**Task directions:**
List every line of the material that contains the string "Guide".

**Record excerpts:**
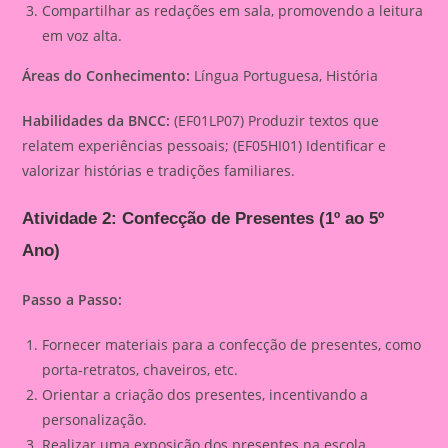
Compartilhar as redações em sala, promovendo a leitura
em voz alta.
Áreas do Conhecimento:
Língua Portuguesa, História
Habilidades da BNCC:
(EF01LP07) Produzir textos que
relatem experiências pessoais; (EF05HI01) Identificar e
valorizar histórias e tradições familiares.
Atividade 2: Confecção de Presentes (1º ao 5º
Ano)
Passo a Passo:
Fornecer materiais para a confecção de presentes, como
porta-retratos, chaveiros, etc.
Orientar a criação dos presentes, incentivando a
personalização.
Realizar uma exposição dos presentes na escola.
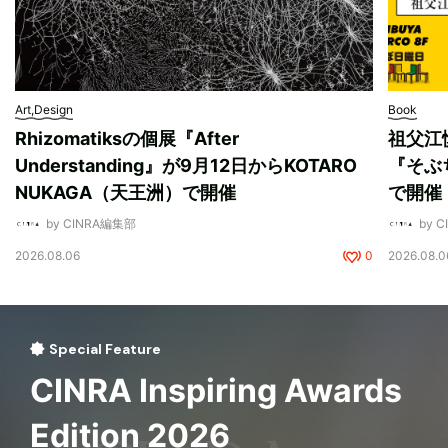
Art,Design
Book
Rhizomatiksの個展『After
祖父江
Understanding』が9月12日からKOTARO
『そぶ
NUKAGA（天王洲）で開催
で開催
by CINRA編集部
by 
2026.08.06
0
2026.08.0
Special Feature
CINRA Inspiring Awards
Edition 2026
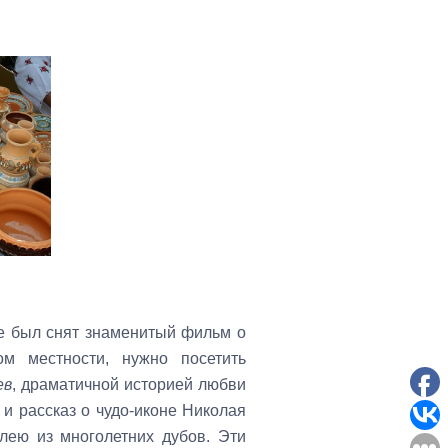
те был снят знаменитый фильм о
м местности, нужно посетить
ев
, драматичной историей любви
и рассказ о чудо-иконе Николая
лею из многолетних дубов. Эти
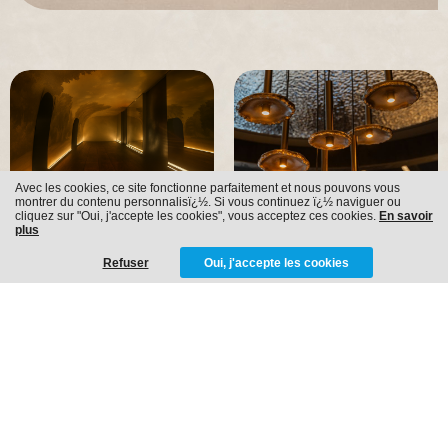
Avec les cookies, ce site fonctionne parfaitement et nous pouvons vous
montrer du contenu personnalisï¿½. Si vous continuez ï¿½ naviguer ou
cliquez sur "Oui, j'accepte les cookies", vous acceptez ces cookies.
En savoir
Horeca
Stores
plus
Refuser
Oui, j'accepte les cookies
EVERYTHING IN-HOUSE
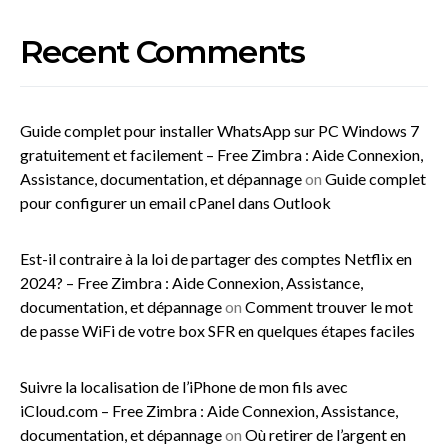
Recent Comments
Guide complet pour installer WhatsApp sur PC Windows 7
gratuitement et facilement – Free Zimbra : Aide Connexion,
Assistance, documentation, et dépannage
on
Guide complet
pour configurer un email cPanel dans Outlook
Est-il contraire à la loi de partager des comptes Netflix en
2024? – Free Zimbra : Aide Connexion, Assistance,
documentation, et dépannage
on
Comment trouver le mot
de passe WiFi de votre box SFR en quelques étapes faciles
Suivre la localisation de l’iPhone de mon fils avec
iCloud.com – Free Zimbra : Aide Connexion, Assistance,
documentation, et dépannage
on
Où retirer de l’argent en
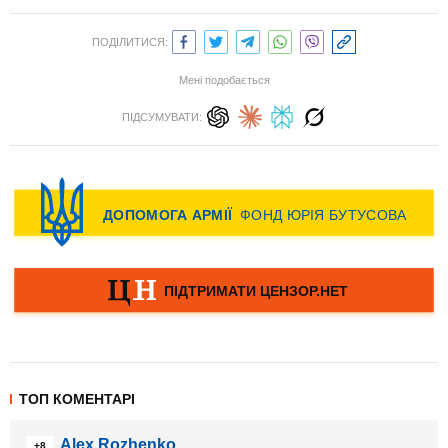
ПОДІЛИТИСЯ:
Мені подобається
ПІДСУМУВАТИ:
ТОП КОМЕНТАРІ
Alex Rozhenko
+8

**Expected answer:**
Guide complet pour installer WhatsApp sur PC Windows 7
Guide complet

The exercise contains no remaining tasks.